Tedros, who served as Ethiopia's foreign minister when the TPLF dominated Ethiopian politics, became the first African WHO director in 2017 with the full support of many countries as a result of Ethiopia's efforts.
The Executive Committee will meet at the end of January and determine new director-general candidates for election in May.
Kenya, Rwanda and Botswana previously announced their support for Tedros' reinstatement.
Tigray on brink of humanitarian disaster as aid grinds to halt
A statement by the World Food Programme (WFP) warned Friday that its operations, like other aid organizations operating in Northern Tigray, are about to grind to a halt because intense fighting has blocked the passage of fuel and food.

**Body or hand keypoint data**.
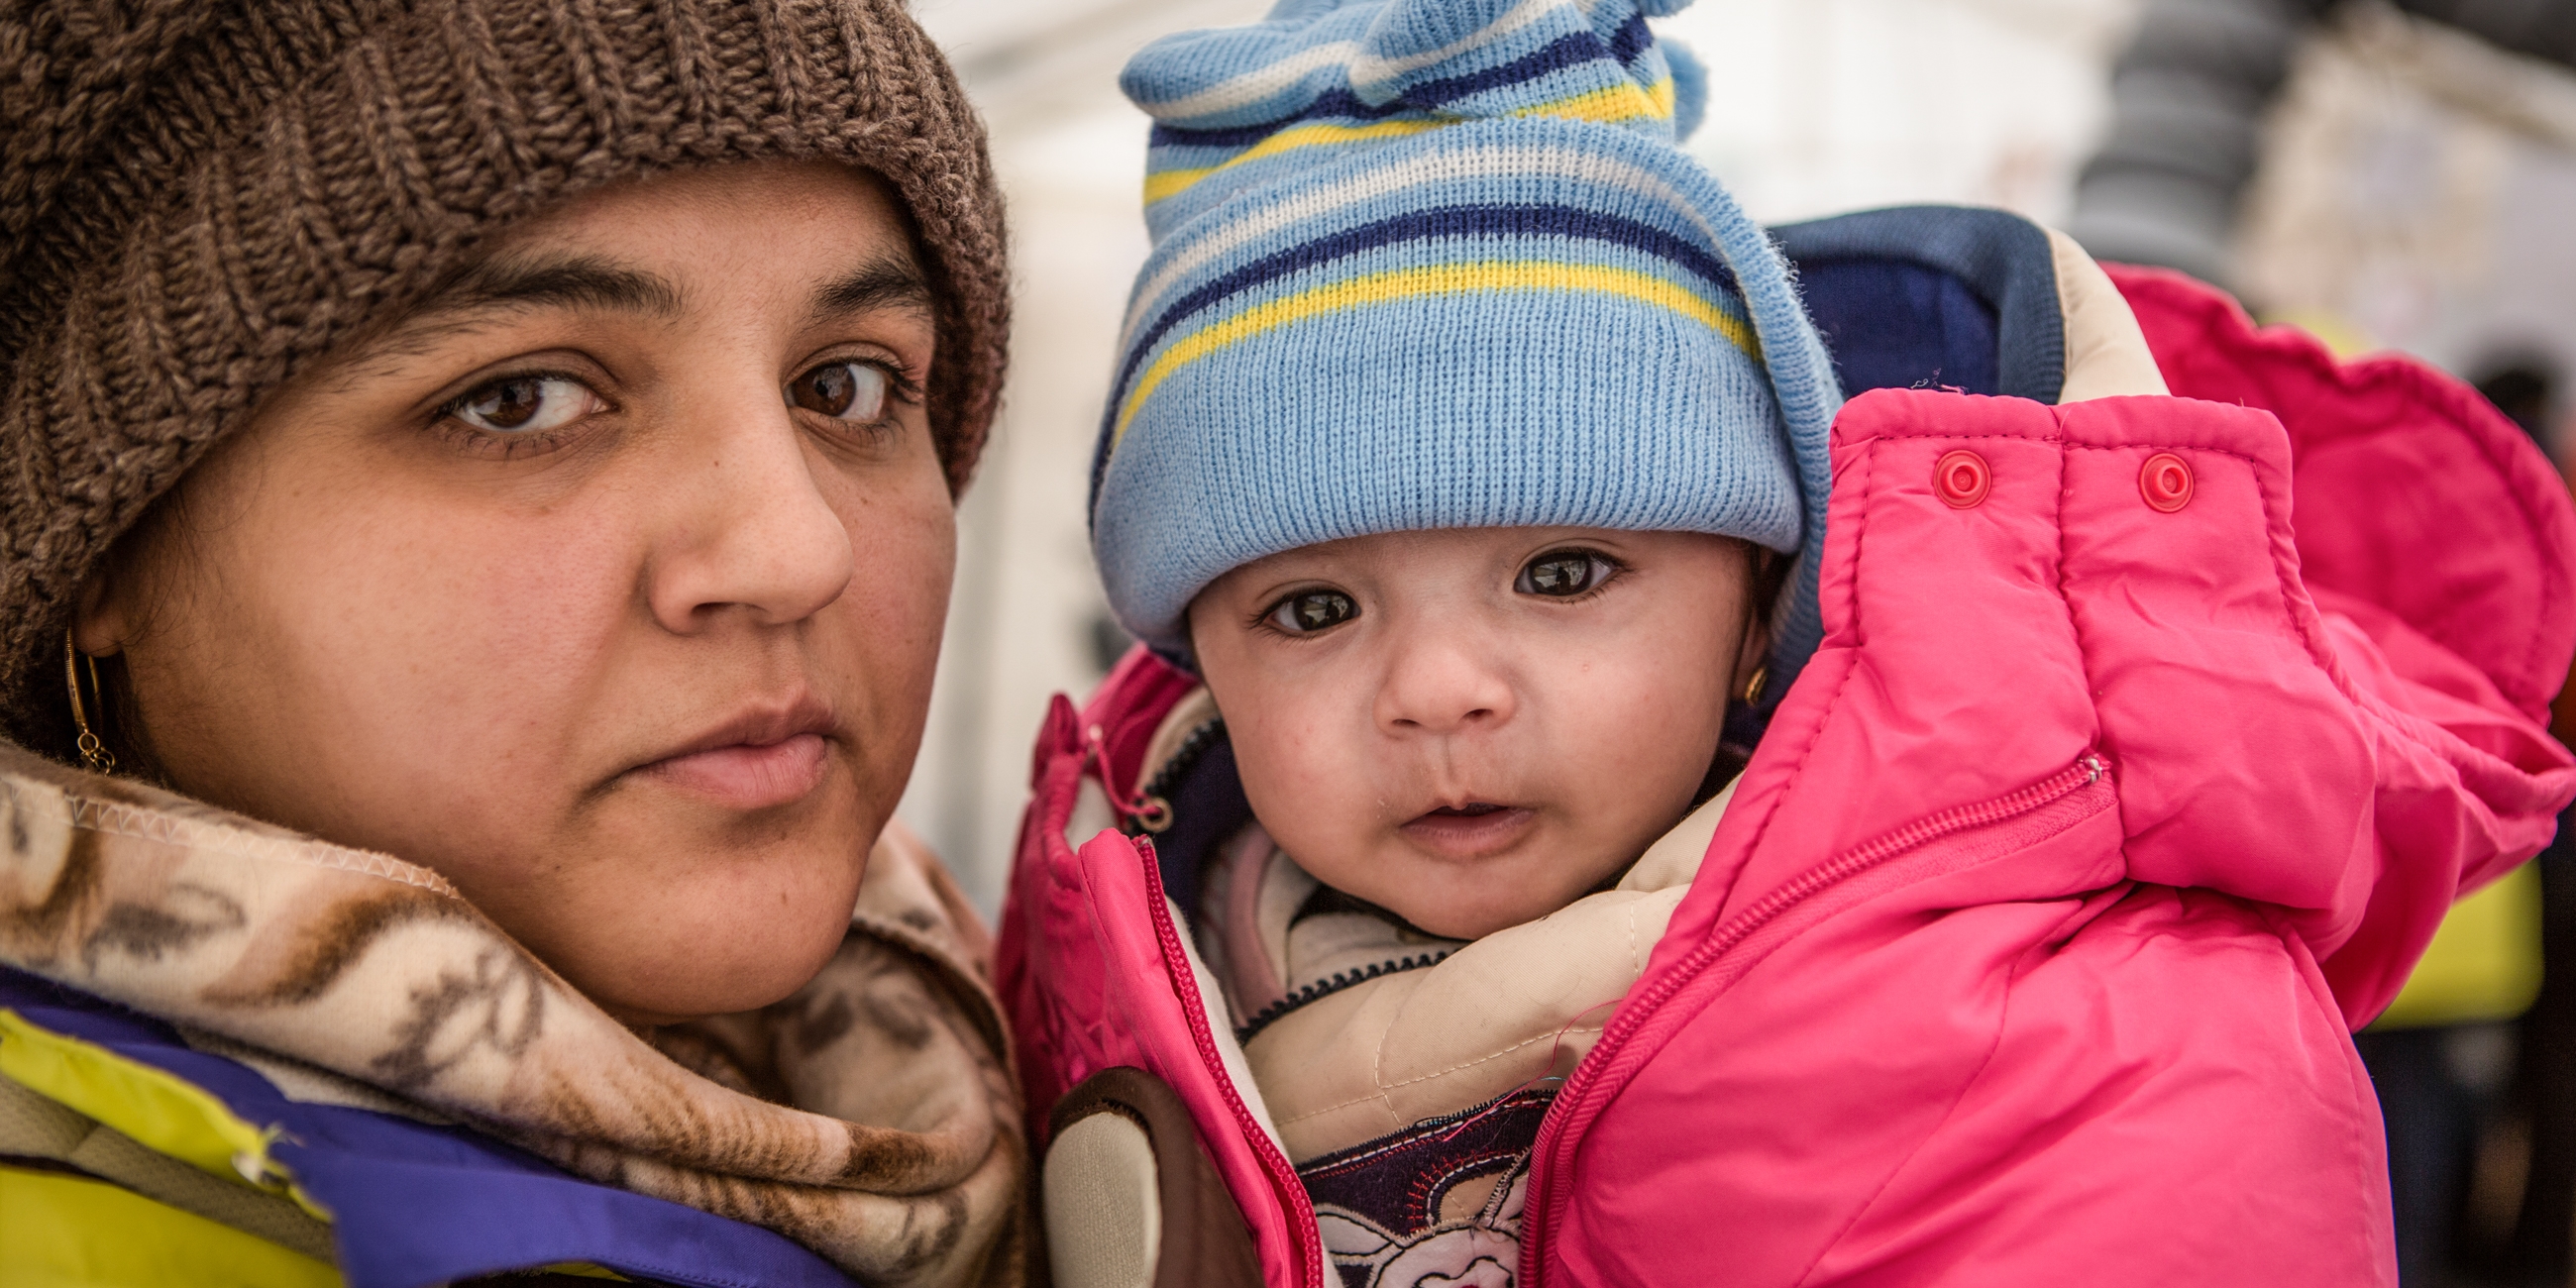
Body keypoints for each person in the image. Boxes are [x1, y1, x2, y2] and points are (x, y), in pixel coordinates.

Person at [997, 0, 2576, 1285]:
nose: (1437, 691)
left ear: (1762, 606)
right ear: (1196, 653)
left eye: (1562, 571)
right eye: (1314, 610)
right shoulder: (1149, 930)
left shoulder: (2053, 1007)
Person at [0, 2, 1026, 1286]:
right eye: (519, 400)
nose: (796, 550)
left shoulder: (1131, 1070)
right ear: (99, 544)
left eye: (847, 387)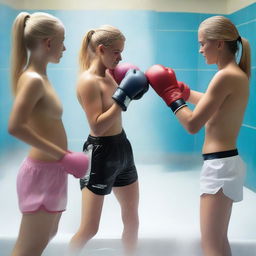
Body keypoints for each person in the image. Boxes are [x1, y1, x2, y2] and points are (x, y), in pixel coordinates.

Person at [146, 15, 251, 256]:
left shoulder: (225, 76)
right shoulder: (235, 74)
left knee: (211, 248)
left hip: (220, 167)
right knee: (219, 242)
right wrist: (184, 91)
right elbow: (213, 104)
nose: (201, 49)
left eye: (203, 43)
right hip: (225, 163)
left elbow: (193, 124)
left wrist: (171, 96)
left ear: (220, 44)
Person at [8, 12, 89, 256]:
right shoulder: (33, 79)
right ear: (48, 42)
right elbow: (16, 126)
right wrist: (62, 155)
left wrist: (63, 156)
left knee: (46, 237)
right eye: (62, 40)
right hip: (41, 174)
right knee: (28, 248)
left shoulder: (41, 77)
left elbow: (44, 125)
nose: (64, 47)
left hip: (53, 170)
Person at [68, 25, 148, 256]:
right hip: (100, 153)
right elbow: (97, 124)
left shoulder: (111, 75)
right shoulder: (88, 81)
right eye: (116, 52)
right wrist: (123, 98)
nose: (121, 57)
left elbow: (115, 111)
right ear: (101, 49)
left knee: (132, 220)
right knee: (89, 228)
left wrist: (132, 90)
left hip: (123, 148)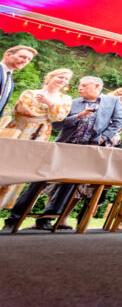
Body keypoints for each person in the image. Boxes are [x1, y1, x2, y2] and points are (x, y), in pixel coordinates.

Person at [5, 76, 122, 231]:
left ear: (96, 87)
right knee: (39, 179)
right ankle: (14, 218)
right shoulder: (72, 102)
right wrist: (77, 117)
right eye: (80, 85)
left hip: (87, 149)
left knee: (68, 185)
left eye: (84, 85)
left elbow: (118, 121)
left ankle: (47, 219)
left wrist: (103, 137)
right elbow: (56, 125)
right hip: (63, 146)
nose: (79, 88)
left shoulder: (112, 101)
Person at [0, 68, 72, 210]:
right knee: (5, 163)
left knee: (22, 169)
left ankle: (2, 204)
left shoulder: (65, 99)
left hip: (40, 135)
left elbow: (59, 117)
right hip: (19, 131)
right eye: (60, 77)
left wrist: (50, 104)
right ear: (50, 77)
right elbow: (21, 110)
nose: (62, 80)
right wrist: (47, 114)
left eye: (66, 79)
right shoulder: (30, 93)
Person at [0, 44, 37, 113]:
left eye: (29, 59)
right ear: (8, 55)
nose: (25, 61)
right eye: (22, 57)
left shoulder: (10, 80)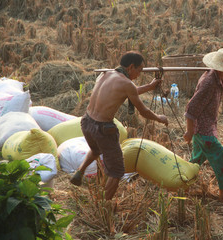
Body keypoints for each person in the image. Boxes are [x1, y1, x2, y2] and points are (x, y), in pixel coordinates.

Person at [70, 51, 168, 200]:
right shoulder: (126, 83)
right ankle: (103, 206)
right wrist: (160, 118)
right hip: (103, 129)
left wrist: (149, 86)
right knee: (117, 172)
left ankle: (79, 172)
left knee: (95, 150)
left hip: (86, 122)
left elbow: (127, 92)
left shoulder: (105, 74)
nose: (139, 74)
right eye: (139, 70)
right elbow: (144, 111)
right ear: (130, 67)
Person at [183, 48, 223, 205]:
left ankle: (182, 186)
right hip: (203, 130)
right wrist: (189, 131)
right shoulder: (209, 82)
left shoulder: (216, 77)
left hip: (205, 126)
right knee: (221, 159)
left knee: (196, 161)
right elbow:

**Apply what you read**.
(1) List every country named in the news passage on Tedros and Tigray.
(2) Pick up the news passage on Tedros and Tigray after its final sentence and write the next few sentences.
The items are not needed for anything here.

**Responses by item number**.
(1) Ethiopia, Kenya, Rwanda, Botswana

(2)
"We're now having to choose who goes hungry to prevent another from starving," Michael Dunford, WFP's regional director for Eastern Africa, said in a statement. "We need immediate guarantees from all parties to the conflict for safe and secure humanitarian corridors, via all routes, across northern Ethiopia. Humanitarian supplies are simply not flowing at the pace and scale needed. The lack of both food and fuel means we've only been able to reach 20% of those we should have in this latest distribution in Tigray. We're on the edge of a humanitarian disaster."
The aid agency noted that the war that has lasted for more than a year has left 9.4 million people in urgent need of humanitarian food assistance, an increase of 2.7 million from four months ago.
Away from the war, WFP also warned that it will likely run out of food and nutrition supplies for millions of Ethiopians from next month because of an unprecedented lack of funding.